The network is reliable

Dave_Rosenthal · on June 4, 2013

Disclaimer: I'm co-founder of FoundationDB.

This is a great blog post. It shows all of the weird faults that motivate the CAP theorem's relevance to real world distributed systems. I especially like the part about the NIC "dropping inbound but not outbound packets". Good times!

I want to highlight a conceptual jump that I think some people will make when reading this article that is incorrect. That jump is: "Because network partitions occur in the real-world, then we should choose CAP availability." In fact, what we actually need is systems that deal gracefully with partitions, regardless of whether they are CP or AP. An AP system needs to "reconverge" in a timely way, avoid long latencies, etc. A CP system needs to avoid split-brain scenarios, remain up despite some nodes being partitioned away, etc. Mostly, either type of system needs relentless testing that seems to be dangerously uncommon.

ryanobjc · on June 4, 2013

I'd also like to point out that the CAP proof doesn't really talk about "split brain mode"... it talks about "partitions" which are narrowly defined in the network model.

So even if one is "P"-protected in the "CAP" theorem sense, you might not be able to handle a full split brain partition.

aphyr · on June 4, 2013

So even if one is "P"-protected in the "CAP" theorem sense, you might not be able to handle a full split brain partition.

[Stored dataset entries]
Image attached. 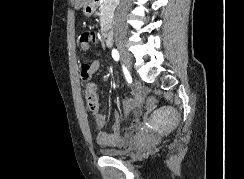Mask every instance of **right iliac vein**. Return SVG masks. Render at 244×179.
<instances>
[{"label": "right iliac vein", "instance_id": "1", "mask_svg": "<svg viewBox=\"0 0 244 179\" xmlns=\"http://www.w3.org/2000/svg\"><path fill=\"white\" fill-rule=\"evenodd\" d=\"M117 49L120 53L121 61L125 65L126 69L128 71H131V69H132L131 57H130L128 51L126 50L125 46L123 45V43H118Z\"/></svg>", "mask_w": 244, "mask_h": 179}]
</instances>
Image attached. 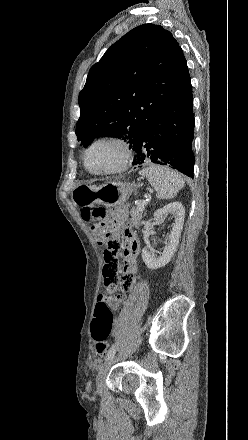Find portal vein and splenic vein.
Segmentation results:
<instances>
[{
    "mask_svg": "<svg viewBox=\"0 0 248 440\" xmlns=\"http://www.w3.org/2000/svg\"><path fill=\"white\" fill-rule=\"evenodd\" d=\"M138 210L140 211L144 210V202L138 205Z\"/></svg>",
    "mask_w": 248,
    "mask_h": 440,
    "instance_id": "portal-vein-and-splenic-vein-1",
    "label": "portal vein and splenic vein"
}]
</instances>
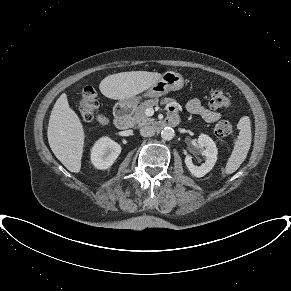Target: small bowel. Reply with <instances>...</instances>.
Wrapping results in <instances>:
<instances>
[{
  "instance_id": "1",
  "label": "small bowel",
  "mask_w": 291,
  "mask_h": 291,
  "mask_svg": "<svg viewBox=\"0 0 291 291\" xmlns=\"http://www.w3.org/2000/svg\"><path fill=\"white\" fill-rule=\"evenodd\" d=\"M186 109L189 113L201 116L206 122L214 123L221 117L220 113L206 107L199 99L194 98L187 102ZM178 105L175 103L169 106V117H176Z\"/></svg>"
}]
</instances>
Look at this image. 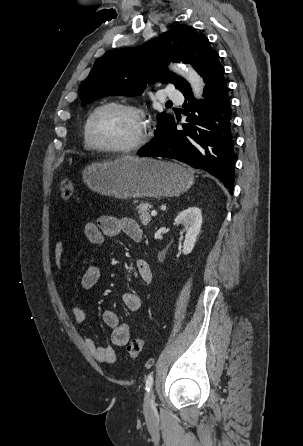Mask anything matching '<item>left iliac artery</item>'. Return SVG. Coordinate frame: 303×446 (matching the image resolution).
I'll return each instance as SVG.
<instances>
[{
	"label": "left iliac artery",
	"instance_id": "left-iliac-artery-1",
	"mask_svg": "<svg viewBox=\"0 0 303 446\" xmlns=\"http://www.w3.org/2000/svg\"><path fill=\"white\" fill-rule=\"evenodd\" d=\"M152 385H153V375L152 373H150L146 379V390L150 391Z\"/></svg>",
	"mask_w": 303,
	"mask_h": 446
}]
</instances>
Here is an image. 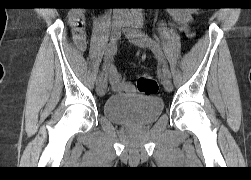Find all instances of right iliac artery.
Wrapping results in <instances>:
<instances>
[{
	"label": "right iliac artery",
	"instance_id": "1",
	"mask_svg": "<svg viewBox=\"0 0 251 180\" xmlns=\"http://www.w3.org/2000/svg\"><path fill=\"white\" fill-rule=\"evenodd\" d=\"M116 49H117V47L115 44H112V43L108 44L106 51H105L103 70H105L106 67L110 64V61L113 58V55L115 54ZM103 75H104L103 72L99 73L96 84H99L102 81Z\"/></svg>",
	"mask_w": 251,
	"mask_h": 180
}]
</instances>
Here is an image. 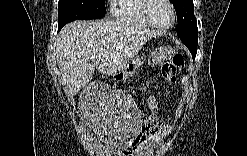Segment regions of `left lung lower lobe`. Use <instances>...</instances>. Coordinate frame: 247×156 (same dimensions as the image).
Wrapping results in <instances>:
<instances>
[{
    "label": "left lung lower lobe",
    "instance_id": "left-lung-lower-lobe-1",
    "mask_svg": "<svg viewBox=\"0 0 247 156\" xmlns=\"http://www.w3.org/2000/svg\"><path fill=\"white\" fill-rule=\"evenodd\" d=\"M197 40H198V35H197ZM187 46V45H186ZM190 50V52L192 53V57H193V60L195 59L196 57V53H197V48H192L190 46H187Z\"/></svg>",
    "mask_w": 247,
    "mask_h": 156
}]
</instances>
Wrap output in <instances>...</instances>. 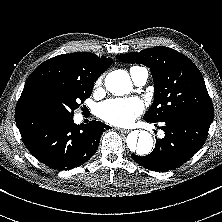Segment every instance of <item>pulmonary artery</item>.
<instances>
[{
    "instance_id": "pulmonary-artery-1",
    "label": "pulmonary artery",
    "mask_w": 222,
    "mask_h": 222,
    "mask_svg": "<svg viewBox=\"0 0 222 222\" xmlns=\"http://www.w3.org/2000/svg\"><path fill=\"white\" fill-rule=\"evenodd\" d=\"M132 78L137 85H144L148 79V71L145 68L132 73Z\"/></svg>"
}]
</instances>
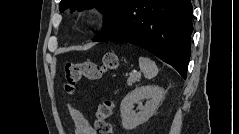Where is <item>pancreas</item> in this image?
<instances>
[{
  "mask_svg": "<svg viewBox=\"0 0 239 134\" xmlns=\"http://www.w3.org/2000/svg\"><path fill=\"white\" fill-rule=\"evenodd\" d=\"M141 78V75L139 73L131 74L129 78L127 79V85L132 86L136 82H139Z\"/></svg>",
  "mask_w": 239,
  "mask_h": 134,
  "instance_id": "cf45deb5",
  "label": "pancreas"
}]
</instances>
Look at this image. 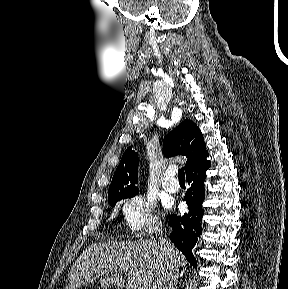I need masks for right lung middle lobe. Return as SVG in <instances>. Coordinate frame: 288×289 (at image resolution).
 Listing matches in <instances>:
<instances>
[{"label": "right lung middle lobe", "mask_w": 288, "mask_h": 289, "mask_svg": "<svg viewBox=\"0 0 288 289\" xmlns=\"http://www.w3.org/2000/svg\"><path fill=\"white\" fill-rule=\"evenodd\" d=\"M139 189H128L122 191H111L108 192V201L109 204L114 207L116 203L122 199L131 198L138 194Z\"/></svg>", "instance_id": "right-lung-middle-lobe-1"}]
</instances>
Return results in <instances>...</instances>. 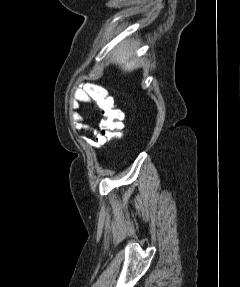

*Written exercise 1*
Please list the usernames of everyone who posted in the forum thread.
*Written exercise 2*
Rewrite the stretch of the forum thread from "I want to highlight" through "the network model.", substituting "continuous" for "relentless".
The data is not required for anything here.

*Final answer 1*
Dave_Rosenthal, ryanobjc, aphyr

*Final answer 2*
I want to highlight a conceptual jump that I think some people will make when reading this article that is incorrect. That jump is: "Because network partitions occur in the real-world, then we should choose CAP availability." In fact, what we actually need is systems that deal gracefully with partitions, regardless of whether they are CP or AP. An AP system needs to "reconverge" in a timely way, avoid long latencies, etc. A CP system needs to avoid split-brain scenarios, remain up despite some nodes being partitioned away, etc. Mostly, either type of system needs continuous testing that seems to be dangerously uncommon.

ryanobjc · on June 4, 2013

I'd also like to point out that the CAP proof doesn't really talk about "split brain mode"... it talks about "partitions" which are narrowly defined in the network model.